**** UPDATED ****
Could the way we walk be the next authentication technology we all use? UnifyID believes so and has launched a new API called GaitAuth. What is interesting about GaitAuth is that it is a passive technology that sits on your phone. Like all biometric technologies, GaitAuth claims that our walk is unique to us, which makes it ideal as an identification technology.
The problem with many existing biometric technologies is that they can be spoofed. Some, such as facial recognition, also suffer from poor detection models and the current training systems tend to build bias in. Why should our walk be any different?
In the blog written by John Whaley, Founder and CEO, UnifyID, he says: “You may wonder how unique someone’s gait truly is. Your gait is a product of your unique physiology and years of muscle memory. And unlike static biometrics like fingerprint or facial recognition, it is dynamic and constantly changing, and it is hard for others to spoof and steal.
“We’ve tested our models using anonymized data from millions of mobile phones and found the accuracy of gait-based authentication can rival other biometrics like fingerprint, iris, or face. Gait also has the benefit that it continues to work even if the user is wearing a face mask or gloves.”
Solving the problem of authentication in all environments
It is that latter point that Whaley makes that may provide the impetus to get developers playing with the GaitAuth API. Not all environments are suited to the other biometric options on the market.
When hands are wet or very dry, fingerprint technology often fails as any international air traveller will know. The impact of coronavirus is likely to mean people wearing face coverings for some time. Additionally, there are some professions where faces are covered for protection.
UnifyID believes that the combination of a smartphone with GaitAuth is the ideal continuous authentication device.

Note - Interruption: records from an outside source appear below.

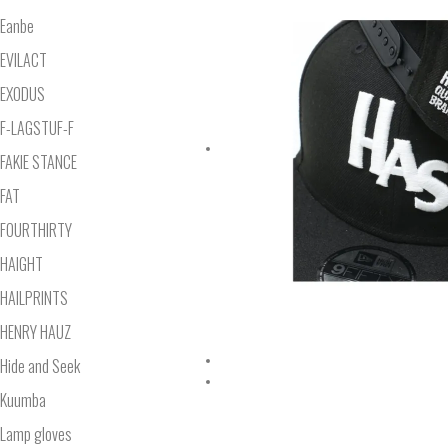
Eanbe
EVILACT
EXODUS
F-LAGSTUF-F
FAKIE STANCE
FAT
FOURTHIRTY
HAIGHT
HAILPRINTS
HENRY HAUZ
Hide and Seek
Kuumba
Lamp gloves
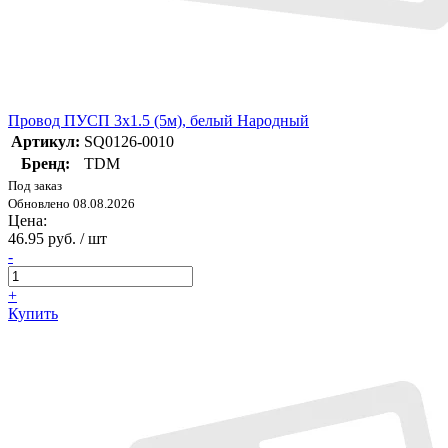
Провод ПУСП 3х1.5 (5м), белый Народный
Артикул:
SQ0126-0010
Бренд:
TDM
Под заказ
Обновлено 08.08.2026
Цена:
46.95 руб. / шт
-
+
Купить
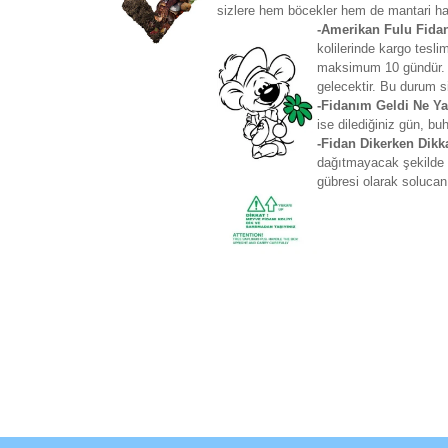
sizlere hem böcekler hem de mantari has
-Amerikan Fulu Fida
kolilerinde kargo tesl
maksimum 10 gündür. Ya
gelecektir. Bu durum si
-Fidanım Geldi Ne Y
ise dilediğiniz gün, bu
-Fidan Dikerken Dikk
dağıtmayacak şekilde ç
gübresi olarak solucan 
Bu ürünün fiyat bilgisi, resim, ürün açıklamaların
Görüş ve önerileriniz için teşekkür ederiz.
Ürün resmi kalitesiz, bozuk veya görüntülenemiyo
Ürün açıklamasında eksik bilgiler bulunuyor.
Ürün bilgilerinde hatalar bulunuyor.
Ürün fiyatı diğer sitelerden daha pahalı.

It will detect who you are within just a few steps and authenticate you. If you put your phone down, it will simple re-authenticate you as soon as you pick it up and walk. As it is a continuous monitoring system, you can’t just hand your phone off to someone else. Doing so would cause an almost immediate fail as soon as they start walking with it.

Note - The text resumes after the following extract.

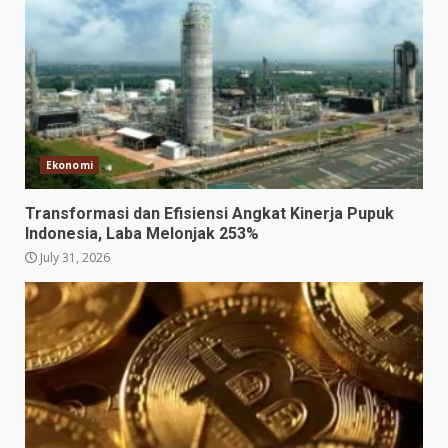
Ekonomi
Transformasi dan Efisiensi Angkat Kinerja Pupuk
Indonesia, Laba Melonjak 253%
July 31, 2026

Whaley lists a set of use cases for using GaitAuth such as access control systems, unlocking and starting a car and those working in sensitive areas. The latter will appeal to the military and governments who are always looking for new ways to secure areas.
Enterprise Times: What does this mean?
*Enterprise Times has received a response from Leandro Margulis, VP Developer Relations, UnifyID. He has provided a response to our questions below.*
Using a technology that isn’t intrusive, continuously on and always accurate, sounds like authentication nirvana. But there are questions that are not answered on the GaitAuth page.
- How will GaitAuth adapt when you are carrying a heavy load? A balanced load such as a pack should be no issue, but what about carrying a large box or an unbalanced load?Margulis: “UnifyID’s technology runs in the background continuously and passively, and also has a feature called “perennial learning”. What this means is that the person will be continuously authenticated and the carrying of the load will not affect the authentication of the person.”
- What if you break a leg or even a toe? Using crutches changes how your whole body moves.Margulis: “Perennial learning allows for taking into consideration evolution and changes in someone’s gait over time.”
- How can it be adapted to amputees? Solving this would get military attention given the number of veterans who use a prosthesis.Margulis: “The technology is based on the science of motion, so each one of us moves in a unique way and the machine learning models can take this into consideration.”
- A skilled intelligence operator can learn how to look, act and talk like someone else. Is it not possible they could learn to walk like them?Margulis: “The technology is as accurate as physical fingerprint. In addition, it can be used as one additional factor in a 2-factor or multi-factor authentication solution increase security even more.”
Despite these questions, GaitAuth is appealing. Perhaps it is the non-intrusiveness or continuous authentication. It will be interesting to see who releases an authentication solution using GaitAuth and whether they combine it with other UnifyID solutions such as PushAuth.